■ **DATASET EXTRACT**:

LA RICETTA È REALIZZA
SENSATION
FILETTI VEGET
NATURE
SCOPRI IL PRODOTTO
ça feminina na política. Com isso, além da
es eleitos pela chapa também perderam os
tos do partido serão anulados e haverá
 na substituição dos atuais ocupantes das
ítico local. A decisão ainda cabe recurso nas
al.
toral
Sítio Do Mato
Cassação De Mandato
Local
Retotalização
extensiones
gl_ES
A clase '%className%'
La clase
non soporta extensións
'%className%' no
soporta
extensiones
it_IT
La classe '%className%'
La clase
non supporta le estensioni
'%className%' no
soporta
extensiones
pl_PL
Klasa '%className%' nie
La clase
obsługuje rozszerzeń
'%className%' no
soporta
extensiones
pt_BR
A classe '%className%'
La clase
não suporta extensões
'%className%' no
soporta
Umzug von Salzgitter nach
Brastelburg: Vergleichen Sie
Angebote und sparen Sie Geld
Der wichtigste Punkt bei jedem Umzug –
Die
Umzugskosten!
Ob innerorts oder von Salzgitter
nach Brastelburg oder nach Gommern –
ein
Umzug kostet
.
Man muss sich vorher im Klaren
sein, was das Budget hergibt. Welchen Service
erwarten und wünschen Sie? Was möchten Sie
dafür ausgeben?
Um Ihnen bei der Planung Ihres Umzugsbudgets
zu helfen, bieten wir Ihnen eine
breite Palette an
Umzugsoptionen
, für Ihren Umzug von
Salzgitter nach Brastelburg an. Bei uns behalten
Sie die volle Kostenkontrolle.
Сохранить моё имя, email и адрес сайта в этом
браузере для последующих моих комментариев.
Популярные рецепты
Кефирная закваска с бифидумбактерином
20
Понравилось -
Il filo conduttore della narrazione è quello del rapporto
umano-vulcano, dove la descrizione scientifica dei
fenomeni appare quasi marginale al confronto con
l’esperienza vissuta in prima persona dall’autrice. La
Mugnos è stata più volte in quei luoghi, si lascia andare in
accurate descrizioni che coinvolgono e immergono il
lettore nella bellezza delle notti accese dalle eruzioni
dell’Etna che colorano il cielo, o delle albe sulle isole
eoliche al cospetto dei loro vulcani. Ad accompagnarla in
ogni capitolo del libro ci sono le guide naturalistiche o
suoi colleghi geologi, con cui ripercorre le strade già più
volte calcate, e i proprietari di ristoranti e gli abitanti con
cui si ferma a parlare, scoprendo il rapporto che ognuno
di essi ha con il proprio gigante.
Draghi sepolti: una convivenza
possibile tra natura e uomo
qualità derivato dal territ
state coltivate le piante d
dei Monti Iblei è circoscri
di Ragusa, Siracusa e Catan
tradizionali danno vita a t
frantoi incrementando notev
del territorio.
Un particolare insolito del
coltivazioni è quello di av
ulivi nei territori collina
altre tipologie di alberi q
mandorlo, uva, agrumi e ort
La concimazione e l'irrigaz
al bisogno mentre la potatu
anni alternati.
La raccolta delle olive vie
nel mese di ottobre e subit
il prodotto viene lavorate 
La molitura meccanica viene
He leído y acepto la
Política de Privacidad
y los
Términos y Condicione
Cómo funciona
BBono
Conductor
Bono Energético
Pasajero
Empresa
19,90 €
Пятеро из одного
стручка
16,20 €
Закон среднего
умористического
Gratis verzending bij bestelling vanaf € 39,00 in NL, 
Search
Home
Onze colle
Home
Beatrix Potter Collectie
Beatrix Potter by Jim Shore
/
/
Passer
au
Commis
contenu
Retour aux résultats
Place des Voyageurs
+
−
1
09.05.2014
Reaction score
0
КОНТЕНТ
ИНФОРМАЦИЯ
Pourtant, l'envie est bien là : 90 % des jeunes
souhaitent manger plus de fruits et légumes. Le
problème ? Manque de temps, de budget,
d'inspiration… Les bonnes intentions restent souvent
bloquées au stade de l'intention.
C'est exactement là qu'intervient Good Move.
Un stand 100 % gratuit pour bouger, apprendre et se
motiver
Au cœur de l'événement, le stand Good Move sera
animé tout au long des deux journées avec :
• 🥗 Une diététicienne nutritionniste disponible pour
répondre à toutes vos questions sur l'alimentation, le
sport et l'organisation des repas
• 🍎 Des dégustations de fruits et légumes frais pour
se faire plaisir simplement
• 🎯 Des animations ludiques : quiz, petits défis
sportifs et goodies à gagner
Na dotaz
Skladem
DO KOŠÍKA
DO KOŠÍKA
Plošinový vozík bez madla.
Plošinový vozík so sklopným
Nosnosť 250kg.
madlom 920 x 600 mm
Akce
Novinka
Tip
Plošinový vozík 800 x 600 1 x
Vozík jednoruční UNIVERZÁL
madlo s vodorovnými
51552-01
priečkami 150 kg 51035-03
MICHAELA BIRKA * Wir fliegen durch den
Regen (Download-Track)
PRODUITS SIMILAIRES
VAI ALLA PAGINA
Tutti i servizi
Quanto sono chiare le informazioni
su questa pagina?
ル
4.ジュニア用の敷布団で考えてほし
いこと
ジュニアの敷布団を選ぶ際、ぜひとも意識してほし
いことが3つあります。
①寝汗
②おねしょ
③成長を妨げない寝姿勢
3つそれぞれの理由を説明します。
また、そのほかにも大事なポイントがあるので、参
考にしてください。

■ **TO-DO ITEM**: Extract the lines from the start of the items through the line containing "l’esperienza vissuta in", both included, reproducing each one verbatim.

■ **ANSWER SPACE**:
LA RICETTA È REALIZZA
SENSATION
FILETTI VEGET
NATURE
SCOPRI IL PRODOTTO
ça feminina na política. Com isso, além da
es eleitos pela chapa também perderam os
tos do partido serão anulados e haverá
 na substituição dos atuais ocupantes das
ítico local. A decisão ainda cabe recurso nas
al.
toral
Sítio Do Mato
Cassação De Mandato
Local
Retotalização
extensiones
gl_ES
A clase '%className%'
La clase
non soporta extensións
'%className%' no
soporta
extensiones
it_IT
La classe '%className%'
La clase
non supporta le estensioni
'%className%' no
soporta
extensiones
pl_PL
Klasa '%className%' nie
La clase
obsługuje rozszerzeń
'%className%' no
soporta
extensiones
pt_BR
A classe '%className%'
La clase
não suporta extensões
'%className%' no
soporta
Umzug von Salzgitter nach
Brastelburg: Vergleichen Sie
Angebote und sparen Sie Geld
Der wichtigste Punkt bei jedem Umzug –
Die
Umzugskosten!
Ob innerorts oder von Salzgitter
nach Brastelburg oder nach Gommern –
ein
Umzug kostet
.
Man muss sich vorher im Klaren
sein, was das Budget hergibt. Welchen Service
erwarten und wünschen Sie? Was möchten Sie
dafür ausgeben?
Um Ihnen bei der Planung Ihres Umzugsbudgets
zu helfen, bieten wir Ihnen eine
breite Palette an
Umzugsoptionen
, für Ihren Umzug von
Salzgitter nach Brastelburg an. Bei uns behalten
Sie die volle Kostenkontrolle.
Сохранить моё имя, email и адрес сайта в этом
браузере для последующих моих комментариев.
Популярные рецепты
Кефирная закваска с бифидумбактерином
20
Понравилось -
Il filo conduttore della narrazione è quello del rapporto
umano-vulcano, dove la descrizione scientifica dei
fenomeni appare quasi marginale al confronto con
l’esperienza vissuta in prima persona dall’autrice. La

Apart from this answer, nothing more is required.